As the cost of a University of California education rises, three local philanthropists are fighting the impacts of the recession with major donations to UCSD’s scholarship fund.

La Jollans Irwin Jacobs, founder of Qualcomm, his wife Joan and Rancho Santa Fe resident Pauline Foster made a total contribution of $3.9 million to begin the “Invent the Future” campaign. The Jacobs’ donation of $1.4 million will fund scholarships and fellowships for the Jacobs School of Engineering, while Foster’s $2.5 million will go to MBA student fellowships in the Rady School of Management.

The goal for the program is to raise $50 million in three years.

“Probably the most important thing you can do is to give a gift of support to a student because fees are being raised so much right now,” said Foster, a business leader and philanthropist. “We have a large populace that needs education, and they will make this city grow and prosper.”

A California resident now pays more than $8,800 in fees to attend UCSD. In 2005, in-state tuition was just less than $6,700. The total estimated tuition plus room and board for a current student is nearly $25,000, up from about $21,000 four years ago. The University of California currently proposes a 30 percent increase on top of that.

Staying focused

“As UCSD continues to struggle with the global recession and severe state budge cuts, we must maintain our primary focus — educating the best and brightest students to become tomorrow’s innovative leaders and problem solvers,” UCSD Chancellor Marye Anne Fox stated in a press release. “The opportunity to support an exceptional student is one of the most effective ways to nurture and support our next generation of leaders.”

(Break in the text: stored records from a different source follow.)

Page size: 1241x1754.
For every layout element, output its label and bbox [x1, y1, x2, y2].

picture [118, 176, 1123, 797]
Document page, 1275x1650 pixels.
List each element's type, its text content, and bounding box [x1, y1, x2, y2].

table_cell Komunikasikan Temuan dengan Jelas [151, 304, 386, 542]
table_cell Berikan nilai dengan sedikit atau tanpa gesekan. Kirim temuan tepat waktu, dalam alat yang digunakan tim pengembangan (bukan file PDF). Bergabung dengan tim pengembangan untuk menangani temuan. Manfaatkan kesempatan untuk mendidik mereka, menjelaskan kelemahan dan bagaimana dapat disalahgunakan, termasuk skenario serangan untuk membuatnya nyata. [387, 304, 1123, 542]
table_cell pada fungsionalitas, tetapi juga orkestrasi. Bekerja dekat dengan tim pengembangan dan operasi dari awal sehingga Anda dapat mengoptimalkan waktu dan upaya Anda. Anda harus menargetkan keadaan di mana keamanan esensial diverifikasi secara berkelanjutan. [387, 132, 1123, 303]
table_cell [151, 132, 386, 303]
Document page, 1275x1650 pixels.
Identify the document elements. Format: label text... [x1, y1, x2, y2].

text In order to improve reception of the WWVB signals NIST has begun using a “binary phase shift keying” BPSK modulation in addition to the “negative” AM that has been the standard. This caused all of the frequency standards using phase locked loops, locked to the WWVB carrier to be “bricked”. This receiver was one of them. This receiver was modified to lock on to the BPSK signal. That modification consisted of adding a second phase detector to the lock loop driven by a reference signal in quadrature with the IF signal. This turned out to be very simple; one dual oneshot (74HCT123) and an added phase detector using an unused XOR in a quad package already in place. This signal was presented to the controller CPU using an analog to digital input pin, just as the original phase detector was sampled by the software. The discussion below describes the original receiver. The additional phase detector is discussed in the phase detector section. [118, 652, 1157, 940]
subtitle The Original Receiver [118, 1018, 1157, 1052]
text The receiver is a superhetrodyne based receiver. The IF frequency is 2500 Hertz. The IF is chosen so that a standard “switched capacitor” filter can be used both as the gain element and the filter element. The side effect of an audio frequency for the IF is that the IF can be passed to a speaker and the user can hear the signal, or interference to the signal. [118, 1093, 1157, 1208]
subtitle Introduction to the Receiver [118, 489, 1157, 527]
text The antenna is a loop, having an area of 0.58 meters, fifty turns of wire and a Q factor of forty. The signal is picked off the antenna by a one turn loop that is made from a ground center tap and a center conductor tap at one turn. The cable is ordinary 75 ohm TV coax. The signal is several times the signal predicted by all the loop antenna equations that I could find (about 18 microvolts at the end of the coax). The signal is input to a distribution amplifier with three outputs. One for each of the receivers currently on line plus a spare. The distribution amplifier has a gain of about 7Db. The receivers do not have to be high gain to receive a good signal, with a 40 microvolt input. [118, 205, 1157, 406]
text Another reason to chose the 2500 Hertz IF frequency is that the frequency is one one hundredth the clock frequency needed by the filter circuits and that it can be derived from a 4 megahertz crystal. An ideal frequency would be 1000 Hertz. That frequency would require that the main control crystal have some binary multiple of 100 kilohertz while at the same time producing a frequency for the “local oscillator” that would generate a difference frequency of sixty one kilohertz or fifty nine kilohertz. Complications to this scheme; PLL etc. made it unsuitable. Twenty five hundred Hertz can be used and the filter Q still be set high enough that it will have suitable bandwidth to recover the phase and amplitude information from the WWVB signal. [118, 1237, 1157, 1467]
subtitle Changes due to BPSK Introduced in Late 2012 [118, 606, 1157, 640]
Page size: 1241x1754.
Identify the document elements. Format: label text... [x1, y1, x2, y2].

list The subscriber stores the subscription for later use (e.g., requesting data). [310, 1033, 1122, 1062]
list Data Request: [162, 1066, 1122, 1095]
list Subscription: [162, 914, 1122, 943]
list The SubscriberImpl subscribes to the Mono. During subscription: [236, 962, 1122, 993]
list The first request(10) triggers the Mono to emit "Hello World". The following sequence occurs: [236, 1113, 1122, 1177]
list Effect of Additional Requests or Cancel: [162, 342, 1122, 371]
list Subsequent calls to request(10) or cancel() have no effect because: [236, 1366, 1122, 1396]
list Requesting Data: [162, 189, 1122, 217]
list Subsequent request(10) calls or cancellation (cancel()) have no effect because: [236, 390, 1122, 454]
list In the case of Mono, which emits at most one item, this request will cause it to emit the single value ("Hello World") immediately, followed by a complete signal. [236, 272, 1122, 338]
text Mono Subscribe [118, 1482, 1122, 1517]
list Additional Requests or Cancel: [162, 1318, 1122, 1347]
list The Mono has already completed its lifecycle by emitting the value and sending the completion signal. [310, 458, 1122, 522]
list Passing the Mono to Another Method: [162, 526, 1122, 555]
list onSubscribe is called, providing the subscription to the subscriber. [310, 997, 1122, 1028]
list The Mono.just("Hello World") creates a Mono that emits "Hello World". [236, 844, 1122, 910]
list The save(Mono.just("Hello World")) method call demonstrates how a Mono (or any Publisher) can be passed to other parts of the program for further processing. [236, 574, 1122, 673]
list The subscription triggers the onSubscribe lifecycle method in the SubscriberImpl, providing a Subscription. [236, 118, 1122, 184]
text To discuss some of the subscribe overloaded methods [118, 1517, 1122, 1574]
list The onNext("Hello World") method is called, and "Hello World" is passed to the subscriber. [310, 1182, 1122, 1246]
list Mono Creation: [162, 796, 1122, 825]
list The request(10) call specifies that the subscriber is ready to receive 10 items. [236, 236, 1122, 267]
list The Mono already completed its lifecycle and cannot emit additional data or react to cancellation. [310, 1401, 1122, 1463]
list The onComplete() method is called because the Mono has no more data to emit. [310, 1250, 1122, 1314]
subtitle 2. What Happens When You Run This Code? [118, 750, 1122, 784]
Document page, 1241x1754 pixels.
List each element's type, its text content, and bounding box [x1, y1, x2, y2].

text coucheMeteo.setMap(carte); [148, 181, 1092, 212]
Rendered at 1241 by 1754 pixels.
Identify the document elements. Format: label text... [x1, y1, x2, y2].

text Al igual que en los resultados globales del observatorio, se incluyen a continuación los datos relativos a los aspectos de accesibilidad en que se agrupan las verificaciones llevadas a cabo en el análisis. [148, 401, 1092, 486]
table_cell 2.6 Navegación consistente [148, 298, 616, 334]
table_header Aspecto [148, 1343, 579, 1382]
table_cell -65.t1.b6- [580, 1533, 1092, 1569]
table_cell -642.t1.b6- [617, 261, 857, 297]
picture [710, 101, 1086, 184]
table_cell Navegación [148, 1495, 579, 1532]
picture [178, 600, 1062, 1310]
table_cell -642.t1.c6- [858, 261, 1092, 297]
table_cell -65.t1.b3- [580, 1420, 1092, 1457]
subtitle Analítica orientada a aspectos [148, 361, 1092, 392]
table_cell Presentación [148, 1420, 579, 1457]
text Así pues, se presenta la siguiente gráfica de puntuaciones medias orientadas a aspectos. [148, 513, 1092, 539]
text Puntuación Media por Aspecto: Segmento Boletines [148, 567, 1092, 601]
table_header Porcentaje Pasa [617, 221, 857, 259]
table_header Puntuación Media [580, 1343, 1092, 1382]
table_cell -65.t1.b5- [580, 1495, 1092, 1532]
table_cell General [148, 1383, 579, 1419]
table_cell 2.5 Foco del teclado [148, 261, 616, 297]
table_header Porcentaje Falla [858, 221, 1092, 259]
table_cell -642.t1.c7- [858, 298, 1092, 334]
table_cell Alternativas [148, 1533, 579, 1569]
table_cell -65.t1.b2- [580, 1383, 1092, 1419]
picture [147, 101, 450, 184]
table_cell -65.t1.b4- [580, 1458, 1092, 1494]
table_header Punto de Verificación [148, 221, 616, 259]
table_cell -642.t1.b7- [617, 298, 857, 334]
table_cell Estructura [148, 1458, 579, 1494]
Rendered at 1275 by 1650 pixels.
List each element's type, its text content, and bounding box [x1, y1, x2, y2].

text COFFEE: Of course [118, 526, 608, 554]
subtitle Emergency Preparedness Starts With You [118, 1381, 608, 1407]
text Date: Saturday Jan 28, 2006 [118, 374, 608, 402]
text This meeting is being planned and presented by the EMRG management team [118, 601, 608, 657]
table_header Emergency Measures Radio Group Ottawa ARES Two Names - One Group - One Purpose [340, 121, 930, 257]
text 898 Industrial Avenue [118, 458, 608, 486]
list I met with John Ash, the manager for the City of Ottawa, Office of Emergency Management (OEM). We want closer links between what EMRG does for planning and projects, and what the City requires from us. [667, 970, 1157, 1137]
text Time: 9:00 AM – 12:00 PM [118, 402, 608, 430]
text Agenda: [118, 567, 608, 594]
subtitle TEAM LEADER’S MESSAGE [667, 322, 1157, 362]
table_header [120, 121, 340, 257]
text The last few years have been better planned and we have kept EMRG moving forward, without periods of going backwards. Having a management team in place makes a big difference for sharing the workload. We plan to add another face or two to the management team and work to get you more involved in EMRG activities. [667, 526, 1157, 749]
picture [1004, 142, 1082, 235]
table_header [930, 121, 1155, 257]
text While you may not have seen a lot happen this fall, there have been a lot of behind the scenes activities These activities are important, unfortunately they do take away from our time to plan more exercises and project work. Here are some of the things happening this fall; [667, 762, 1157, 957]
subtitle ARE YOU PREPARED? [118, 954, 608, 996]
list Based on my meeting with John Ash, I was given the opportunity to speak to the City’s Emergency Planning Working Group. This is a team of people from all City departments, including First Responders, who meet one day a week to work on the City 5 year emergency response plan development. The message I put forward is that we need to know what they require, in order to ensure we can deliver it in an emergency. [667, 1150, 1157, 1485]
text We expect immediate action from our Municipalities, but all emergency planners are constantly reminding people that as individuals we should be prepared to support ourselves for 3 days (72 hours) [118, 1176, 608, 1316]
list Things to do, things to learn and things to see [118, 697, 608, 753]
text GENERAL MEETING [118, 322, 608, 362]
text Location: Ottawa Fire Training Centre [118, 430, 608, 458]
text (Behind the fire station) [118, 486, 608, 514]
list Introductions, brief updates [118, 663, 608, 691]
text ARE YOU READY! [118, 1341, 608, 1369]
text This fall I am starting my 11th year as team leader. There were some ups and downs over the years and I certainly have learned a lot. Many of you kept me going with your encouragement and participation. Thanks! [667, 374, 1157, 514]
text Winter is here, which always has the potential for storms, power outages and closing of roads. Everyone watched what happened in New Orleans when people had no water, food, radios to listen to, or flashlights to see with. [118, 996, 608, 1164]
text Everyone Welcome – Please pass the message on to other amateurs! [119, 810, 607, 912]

Nearly 65 percent of the undergraduate student body receives financial aid. UCSD also awards $3 million in annual scholarships, but that pales in comparison to the $19 million offered by UC Berkeley.

Limiting factors

“It’s obviously very critical that in the particular areas of math, science and engineering technology we do have more students in school,” said Irwin Jacobs, a former UCSD professor and for whom the Jacobs School of Engineering is named. “Many of course are limited by financial needs and so again that’s the reason for wanting to provide that help. I myself did have scholarship help when I was in college and had fellowship help when I went through graduate school.”

UCSD has an enrollment of roughly 28,000 students, including 5,000 post-graduates. U.S. News and World Report ranked it the 35th best college in the country, a rise Foster said she has witnessed first hand.

“I was around at the time the school was launched,” she said of the university that was established in 1959. “I’ve watched it grow for the last 50 years and I don’t want to see anything happen to it. I was born and raised here and before the university this was not much of a city.”